--- ASSIGNED TASK ---
At the line containing "neck: (549, 344)", begin retyping, and continue word for word until the records below run out.

--- RECORDS SUPPLIED ---

________________________

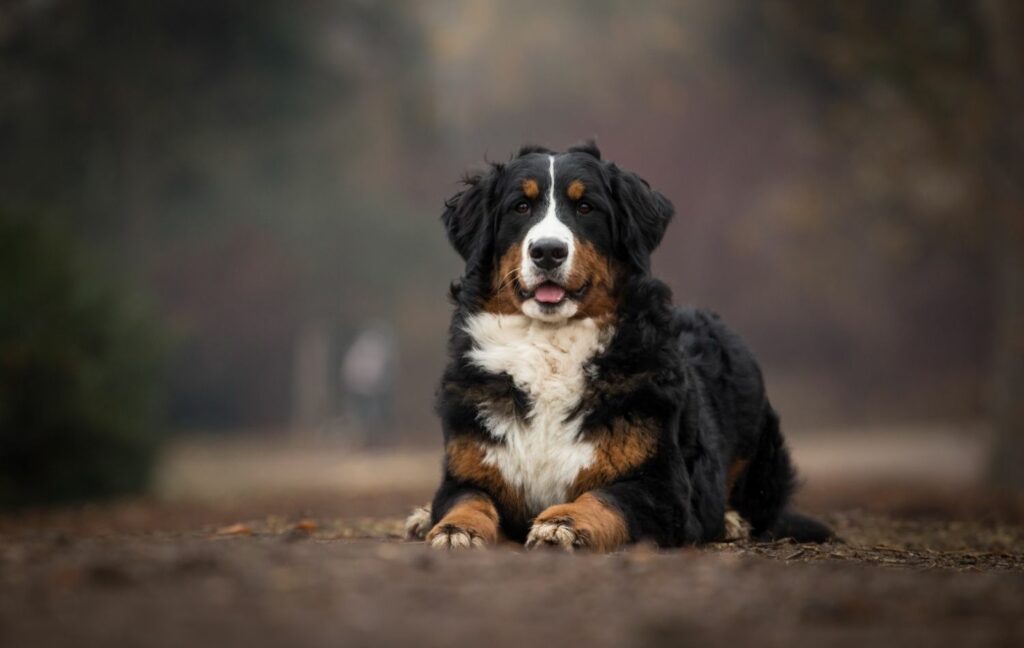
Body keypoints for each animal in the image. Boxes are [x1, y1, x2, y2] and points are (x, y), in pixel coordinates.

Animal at [401, 142, 831, 552]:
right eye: (520, 207)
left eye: (585, 207)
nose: (547, 251)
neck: (549, 344)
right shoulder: (470, 467)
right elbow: (467, 500)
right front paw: (455, 529)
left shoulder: (660, 486)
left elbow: (604, 499)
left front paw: (563, 523)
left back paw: (731, 522)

________________________

--- COMPLETED EXERCISE ---
neck: (549, 344)
right shoulder: (470, 467)
right elbow: (467, 500)
right front paw: (455, 529)
left shoulder: (660, 486)
left elbow: (604, 499)
left front paw: (563, 523)
left back paw: (731, 522)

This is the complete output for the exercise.